La Direttiva CSRD (Corporate Sustainability Reporting Directive — 2022/2464/UE) ha abrogato e sostituito la precedente Direttiva NFRD (2014/95/UE), recepita in Italia con il D.Lgs. 254/2016 (DNF — Dichiarazione Non Finanziaria). Il D.Lgs. 125/2024, pubblicato nella Gazzetta Ufficiale del 10 settembre 2024, ha recepito la CSRD in Italia, modificando il D.Lgs. 254/2016 e il Codice Civile.
La CSRD amplia significativamente la platea dei soggetti obbligati (da circa 1.000 a oltre 50.000 aziende in Europa), introduce standard obbligatori unici (ESRS — European Sustainability Reporting Standards), estende il perimetro della rendicontazione all'intera catena del valore e rende obbligatoria l'assurance esterna.
Il calendario di applicazione prevede tre ondate: dal 1° gennaio 2024 (prima relazione 2025) per le grandi imprese di interesse pubblico con oltre 500 dipendenti già soggette alla NFRD; dal 1° gennaio 2025 (prima relazione 2026) per le altre grandi imprese con almeno 2 dei 3 criteri: oltre 250 dipendenti, stato patrimoniale netto superiore a 25 mln €, ricavi netti superiori a 50 mln €. Le PMI non quotate possono aderire volontariamente agli standard ESRS semplificati (VSME — Voluntary SME standard).

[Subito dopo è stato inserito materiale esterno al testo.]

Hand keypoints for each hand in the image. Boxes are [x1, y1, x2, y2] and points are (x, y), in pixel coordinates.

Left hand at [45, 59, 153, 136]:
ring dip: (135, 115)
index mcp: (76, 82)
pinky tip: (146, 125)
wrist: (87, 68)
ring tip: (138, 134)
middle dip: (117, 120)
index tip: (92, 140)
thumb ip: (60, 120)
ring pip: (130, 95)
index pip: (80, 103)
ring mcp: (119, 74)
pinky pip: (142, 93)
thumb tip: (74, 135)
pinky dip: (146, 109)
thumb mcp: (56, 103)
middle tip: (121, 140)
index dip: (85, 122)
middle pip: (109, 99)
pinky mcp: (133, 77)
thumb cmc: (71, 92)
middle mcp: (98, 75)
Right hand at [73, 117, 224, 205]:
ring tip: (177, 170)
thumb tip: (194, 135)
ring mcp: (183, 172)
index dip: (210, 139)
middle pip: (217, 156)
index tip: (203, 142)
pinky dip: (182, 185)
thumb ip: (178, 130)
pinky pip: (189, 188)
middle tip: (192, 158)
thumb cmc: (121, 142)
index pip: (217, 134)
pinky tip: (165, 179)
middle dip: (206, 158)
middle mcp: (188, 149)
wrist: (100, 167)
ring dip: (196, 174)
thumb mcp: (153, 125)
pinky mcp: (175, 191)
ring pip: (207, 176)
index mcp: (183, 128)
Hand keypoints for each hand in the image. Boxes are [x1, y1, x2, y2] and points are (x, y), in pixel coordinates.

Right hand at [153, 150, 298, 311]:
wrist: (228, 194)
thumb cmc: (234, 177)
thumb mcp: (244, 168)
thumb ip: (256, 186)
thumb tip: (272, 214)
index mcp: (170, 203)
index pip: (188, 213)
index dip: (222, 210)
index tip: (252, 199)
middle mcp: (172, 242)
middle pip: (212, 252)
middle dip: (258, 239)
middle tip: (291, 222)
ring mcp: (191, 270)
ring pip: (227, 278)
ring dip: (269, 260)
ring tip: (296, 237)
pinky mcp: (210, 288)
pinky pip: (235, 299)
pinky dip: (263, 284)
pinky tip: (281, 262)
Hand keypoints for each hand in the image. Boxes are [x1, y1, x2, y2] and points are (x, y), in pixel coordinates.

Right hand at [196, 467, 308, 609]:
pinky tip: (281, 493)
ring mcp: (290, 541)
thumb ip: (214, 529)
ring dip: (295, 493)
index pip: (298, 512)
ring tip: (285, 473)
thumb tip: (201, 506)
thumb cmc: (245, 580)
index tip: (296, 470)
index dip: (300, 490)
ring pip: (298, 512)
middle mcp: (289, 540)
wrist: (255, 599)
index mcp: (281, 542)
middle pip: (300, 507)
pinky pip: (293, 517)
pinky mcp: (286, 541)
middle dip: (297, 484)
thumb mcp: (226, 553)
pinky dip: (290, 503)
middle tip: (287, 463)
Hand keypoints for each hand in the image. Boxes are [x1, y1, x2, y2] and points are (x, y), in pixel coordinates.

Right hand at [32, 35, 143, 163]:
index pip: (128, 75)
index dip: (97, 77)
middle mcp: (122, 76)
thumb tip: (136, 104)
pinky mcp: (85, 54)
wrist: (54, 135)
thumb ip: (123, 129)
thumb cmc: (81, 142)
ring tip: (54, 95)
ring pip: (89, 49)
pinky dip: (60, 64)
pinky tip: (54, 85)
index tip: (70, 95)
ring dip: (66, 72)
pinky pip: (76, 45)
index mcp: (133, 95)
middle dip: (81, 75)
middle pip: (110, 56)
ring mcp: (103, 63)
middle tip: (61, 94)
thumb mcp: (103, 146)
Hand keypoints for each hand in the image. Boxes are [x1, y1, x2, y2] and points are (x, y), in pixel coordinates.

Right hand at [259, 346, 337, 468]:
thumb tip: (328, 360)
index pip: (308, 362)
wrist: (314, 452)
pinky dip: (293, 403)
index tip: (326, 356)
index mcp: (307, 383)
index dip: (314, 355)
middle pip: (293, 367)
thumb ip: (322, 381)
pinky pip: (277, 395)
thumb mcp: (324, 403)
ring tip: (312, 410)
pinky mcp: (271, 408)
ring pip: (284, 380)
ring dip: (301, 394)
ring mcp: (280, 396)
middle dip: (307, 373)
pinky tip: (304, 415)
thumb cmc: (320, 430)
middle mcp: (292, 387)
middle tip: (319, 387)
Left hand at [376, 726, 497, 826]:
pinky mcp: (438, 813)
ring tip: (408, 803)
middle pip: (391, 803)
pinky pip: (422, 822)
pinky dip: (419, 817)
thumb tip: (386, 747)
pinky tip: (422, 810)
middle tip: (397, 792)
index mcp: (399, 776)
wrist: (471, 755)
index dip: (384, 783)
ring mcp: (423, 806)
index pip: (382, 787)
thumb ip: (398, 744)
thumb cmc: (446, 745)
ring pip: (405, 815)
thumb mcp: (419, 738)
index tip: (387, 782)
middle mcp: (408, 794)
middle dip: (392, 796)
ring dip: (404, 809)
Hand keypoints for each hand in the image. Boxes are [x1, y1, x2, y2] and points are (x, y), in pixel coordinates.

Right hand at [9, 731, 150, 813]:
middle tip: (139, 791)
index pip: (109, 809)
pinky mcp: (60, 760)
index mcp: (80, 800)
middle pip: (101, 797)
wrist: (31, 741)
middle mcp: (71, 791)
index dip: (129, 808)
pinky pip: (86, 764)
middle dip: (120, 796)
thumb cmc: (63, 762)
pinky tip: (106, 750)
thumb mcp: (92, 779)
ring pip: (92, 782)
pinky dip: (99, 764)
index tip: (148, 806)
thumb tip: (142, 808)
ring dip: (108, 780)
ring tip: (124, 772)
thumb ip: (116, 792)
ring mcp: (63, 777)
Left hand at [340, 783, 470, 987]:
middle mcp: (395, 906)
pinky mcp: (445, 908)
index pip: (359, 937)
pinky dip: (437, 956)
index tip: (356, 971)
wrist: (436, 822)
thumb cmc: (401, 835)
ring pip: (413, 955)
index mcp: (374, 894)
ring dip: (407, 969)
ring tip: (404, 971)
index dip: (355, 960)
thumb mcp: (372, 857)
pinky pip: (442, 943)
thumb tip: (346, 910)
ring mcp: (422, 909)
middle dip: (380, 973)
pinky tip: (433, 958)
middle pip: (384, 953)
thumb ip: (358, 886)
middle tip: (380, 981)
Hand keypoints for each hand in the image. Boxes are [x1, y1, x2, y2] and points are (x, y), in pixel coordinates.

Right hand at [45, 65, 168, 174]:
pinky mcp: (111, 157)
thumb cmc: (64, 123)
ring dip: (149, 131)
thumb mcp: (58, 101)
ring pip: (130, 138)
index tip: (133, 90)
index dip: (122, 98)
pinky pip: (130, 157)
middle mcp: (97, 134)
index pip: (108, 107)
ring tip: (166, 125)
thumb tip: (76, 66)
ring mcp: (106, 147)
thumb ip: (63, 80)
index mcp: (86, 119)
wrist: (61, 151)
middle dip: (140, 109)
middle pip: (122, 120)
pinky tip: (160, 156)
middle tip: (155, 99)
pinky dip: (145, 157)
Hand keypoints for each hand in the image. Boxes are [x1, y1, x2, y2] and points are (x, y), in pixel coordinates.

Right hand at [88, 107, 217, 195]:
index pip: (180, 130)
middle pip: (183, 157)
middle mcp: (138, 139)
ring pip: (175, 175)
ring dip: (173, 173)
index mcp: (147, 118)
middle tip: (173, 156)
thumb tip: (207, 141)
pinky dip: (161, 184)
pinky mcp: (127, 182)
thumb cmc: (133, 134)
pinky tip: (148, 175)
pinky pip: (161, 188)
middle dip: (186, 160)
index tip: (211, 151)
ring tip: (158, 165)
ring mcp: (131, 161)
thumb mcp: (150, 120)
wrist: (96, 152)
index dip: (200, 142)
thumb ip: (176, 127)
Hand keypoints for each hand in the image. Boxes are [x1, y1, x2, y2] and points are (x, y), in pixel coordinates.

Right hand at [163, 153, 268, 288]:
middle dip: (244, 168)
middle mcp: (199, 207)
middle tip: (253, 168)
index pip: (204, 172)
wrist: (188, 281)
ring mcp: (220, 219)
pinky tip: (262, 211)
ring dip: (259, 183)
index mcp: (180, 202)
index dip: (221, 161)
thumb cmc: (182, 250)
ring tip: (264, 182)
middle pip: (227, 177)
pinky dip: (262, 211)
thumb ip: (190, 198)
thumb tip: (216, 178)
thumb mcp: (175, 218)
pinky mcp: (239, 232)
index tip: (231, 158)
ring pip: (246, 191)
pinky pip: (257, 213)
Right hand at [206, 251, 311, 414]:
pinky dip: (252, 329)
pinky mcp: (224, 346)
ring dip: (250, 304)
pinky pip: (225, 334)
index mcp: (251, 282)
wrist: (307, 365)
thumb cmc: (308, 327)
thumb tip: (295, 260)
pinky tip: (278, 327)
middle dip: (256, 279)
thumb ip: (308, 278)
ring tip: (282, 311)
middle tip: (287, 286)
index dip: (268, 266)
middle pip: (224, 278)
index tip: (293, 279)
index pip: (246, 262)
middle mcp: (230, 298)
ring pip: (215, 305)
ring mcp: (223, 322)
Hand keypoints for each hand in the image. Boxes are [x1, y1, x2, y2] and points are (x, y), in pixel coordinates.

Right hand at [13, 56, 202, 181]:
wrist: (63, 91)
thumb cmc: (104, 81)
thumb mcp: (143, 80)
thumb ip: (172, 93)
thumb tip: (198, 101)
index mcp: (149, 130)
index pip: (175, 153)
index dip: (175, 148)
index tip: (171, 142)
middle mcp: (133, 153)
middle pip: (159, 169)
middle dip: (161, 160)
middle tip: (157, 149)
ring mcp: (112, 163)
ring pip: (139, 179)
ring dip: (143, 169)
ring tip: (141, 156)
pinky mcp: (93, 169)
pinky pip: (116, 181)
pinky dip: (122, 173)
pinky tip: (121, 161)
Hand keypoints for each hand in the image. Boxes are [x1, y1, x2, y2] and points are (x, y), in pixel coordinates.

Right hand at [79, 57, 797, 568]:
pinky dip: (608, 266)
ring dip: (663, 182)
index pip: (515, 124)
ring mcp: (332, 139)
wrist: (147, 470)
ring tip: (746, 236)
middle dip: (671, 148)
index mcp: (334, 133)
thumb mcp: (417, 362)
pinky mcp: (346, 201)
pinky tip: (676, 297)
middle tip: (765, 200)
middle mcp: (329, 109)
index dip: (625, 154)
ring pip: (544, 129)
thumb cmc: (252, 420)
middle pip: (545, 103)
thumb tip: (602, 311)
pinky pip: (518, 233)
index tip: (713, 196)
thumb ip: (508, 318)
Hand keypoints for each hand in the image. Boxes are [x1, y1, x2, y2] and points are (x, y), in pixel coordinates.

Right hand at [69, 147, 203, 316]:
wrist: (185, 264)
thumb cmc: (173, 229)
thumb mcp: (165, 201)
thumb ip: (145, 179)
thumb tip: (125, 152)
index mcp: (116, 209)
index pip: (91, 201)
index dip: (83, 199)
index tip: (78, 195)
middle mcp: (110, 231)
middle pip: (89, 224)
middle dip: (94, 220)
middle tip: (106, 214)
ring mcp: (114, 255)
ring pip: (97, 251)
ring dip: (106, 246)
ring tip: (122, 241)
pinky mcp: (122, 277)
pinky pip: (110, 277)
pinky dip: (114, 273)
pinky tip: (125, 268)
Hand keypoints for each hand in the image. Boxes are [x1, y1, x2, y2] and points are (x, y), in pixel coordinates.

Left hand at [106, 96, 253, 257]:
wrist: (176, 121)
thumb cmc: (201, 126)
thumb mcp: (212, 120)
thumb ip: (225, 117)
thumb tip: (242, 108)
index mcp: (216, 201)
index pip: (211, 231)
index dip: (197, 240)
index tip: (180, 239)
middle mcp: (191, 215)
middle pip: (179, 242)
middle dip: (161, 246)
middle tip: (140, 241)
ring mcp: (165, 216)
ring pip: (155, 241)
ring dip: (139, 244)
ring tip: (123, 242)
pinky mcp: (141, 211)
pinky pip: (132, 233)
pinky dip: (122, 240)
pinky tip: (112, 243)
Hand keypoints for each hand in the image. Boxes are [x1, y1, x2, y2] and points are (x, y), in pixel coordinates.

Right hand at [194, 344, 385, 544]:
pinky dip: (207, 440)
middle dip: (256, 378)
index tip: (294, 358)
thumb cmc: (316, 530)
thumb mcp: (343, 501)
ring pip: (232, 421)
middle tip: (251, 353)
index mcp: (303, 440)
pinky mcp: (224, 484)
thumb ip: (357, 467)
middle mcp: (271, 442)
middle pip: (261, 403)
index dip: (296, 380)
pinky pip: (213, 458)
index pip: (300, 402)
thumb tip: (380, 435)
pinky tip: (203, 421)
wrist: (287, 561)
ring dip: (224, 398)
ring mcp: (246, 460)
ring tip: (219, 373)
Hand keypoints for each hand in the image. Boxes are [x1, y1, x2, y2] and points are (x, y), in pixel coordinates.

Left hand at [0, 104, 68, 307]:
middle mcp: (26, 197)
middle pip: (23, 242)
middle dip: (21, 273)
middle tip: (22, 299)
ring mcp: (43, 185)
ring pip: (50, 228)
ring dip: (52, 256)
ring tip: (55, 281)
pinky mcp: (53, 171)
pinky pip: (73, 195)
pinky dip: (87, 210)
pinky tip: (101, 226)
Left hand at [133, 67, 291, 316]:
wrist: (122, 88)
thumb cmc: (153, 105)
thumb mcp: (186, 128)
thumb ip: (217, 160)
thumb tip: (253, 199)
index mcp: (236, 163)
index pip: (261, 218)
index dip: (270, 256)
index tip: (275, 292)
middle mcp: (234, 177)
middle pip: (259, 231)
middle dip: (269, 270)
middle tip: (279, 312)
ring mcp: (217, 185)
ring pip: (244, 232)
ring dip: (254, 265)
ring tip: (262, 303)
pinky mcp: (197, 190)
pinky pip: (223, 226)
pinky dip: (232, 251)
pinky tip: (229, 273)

Il responsabile sostenibilità di Esposito Group SpA (grande impresa manifatturiera non quotata, 680 dipendenti, 68 mln € ricavi, 31 mln € patrimonio netto) deve stabilire quando scatta l'obbligo CSRD. La società supera 2 dei 3 criteri della seconda ondata (250+ dipendenti: sì; 50 mln € ricavi: sì; 25 mln € SP: sì). L'obbligo parte dall'esercizio 2025, con prima pubblicazione nella relazione sulla gestione 2026. La società aveva già redatto la DNF ex D.Lgs. 254/2016 per il 2023: deve ora migrare dagli standard GRI alle ESRS obbligatorie, implementando la doppia analisi di materialità entro fine 2024.
La società supera 2 dei 3 criteri della seconda ondata (250+ dipendenti e > 50 mln € ricavi). Non essendo una GIE ex NFRD, ricade nella seconda ondata con obbligo dal 2025 e prima relazione nel 2026.
⚠️Confondere la scadenza dell'obbligo CSRD con quella della prima pubblicazione
→ L'esercizio di applicazione (es. 2025 per la seconda ondata) indica l'anno dei dati, non l'anno di pubblicazione. La relazione sulla gestione che contiene i dati ESG 2025 sarà approvata e pubblicata nel 2026. Pianificare la raccolta dati e l'analisi di materialità almeno 18 mesi prima della scadenza.
⚠️Ritenere che la DNF ex D.Lgs. 254/2016 sia sufficiente per il primo anno CSRD
→ La CSRD sostituisce integralmente la NFRD/DNF. La struttura degli standard ESRS è molto più dettagliata rispetto alla rendicontazione GRI o IIRC precedente. Non è possibile 'adattare' una DNF esistente senza una revisione strutturale completa che includa la doppia materialità.
⚠️Applicare la CSRD solo alla capogruppo ignorando le società del gruppo
→ Le grandi imprese soggette alla CSRD devono rendicontare su base consolidata, coprendo tutte le filiali incluse nel perimetro di consolidamento. Le controllate non devono redigere rendicontazione separata se incluse nel consolidato della madre.